SUPPLIED DATA section start
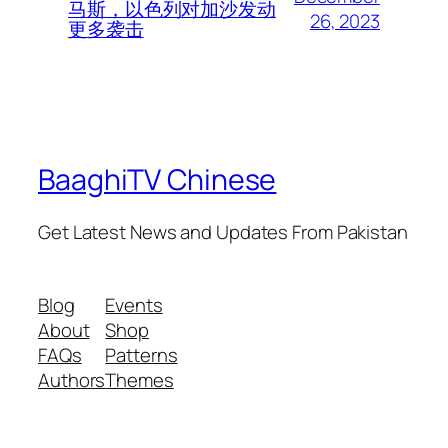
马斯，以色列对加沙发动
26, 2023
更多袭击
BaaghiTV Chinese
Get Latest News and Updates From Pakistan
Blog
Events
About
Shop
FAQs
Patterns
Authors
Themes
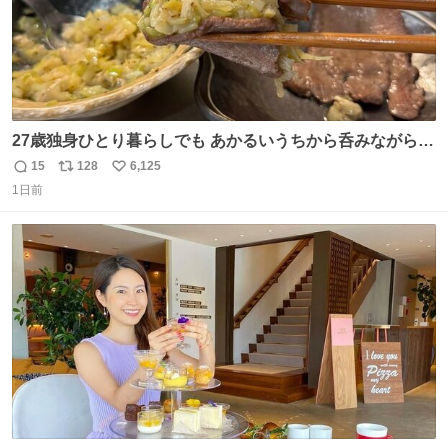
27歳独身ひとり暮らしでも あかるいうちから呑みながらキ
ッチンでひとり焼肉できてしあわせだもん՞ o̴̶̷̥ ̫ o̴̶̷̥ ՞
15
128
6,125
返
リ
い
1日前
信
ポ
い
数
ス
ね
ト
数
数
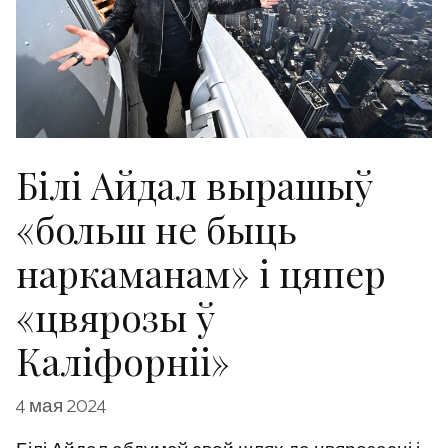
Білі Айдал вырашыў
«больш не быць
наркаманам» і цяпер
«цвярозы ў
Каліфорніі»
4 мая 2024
SUPPLIED DATA section end
→ TO DO
Your job is to repeat the data exactly, leaving each picture out.

→ WRITTEN ANSWER
马斯，以色列对加沙发动
26, 2023
更多袭击
BaaghiTV Chinese
Get Latest News and Updates From Pakistan
Blog
Events
About
Shop
FAQs
Patterns
Authors
Themes
27歳独身ひとり暮らしでも あかるいうちから呑みながらキ
ッチンでひとり焼肉できてしあわせだもん՞ o̴̶̷̥ ̫ o̴̶̷̥ ՞
15
128
6,125
返
リ
い
1日前
信
ポ
い
数
ス
ね
ト
数
数
Білі Айдал вырашыў
«больш не быць
наркаманам» і цяпер
«цвярозы ў
Каліфорніі»
4 мая 2024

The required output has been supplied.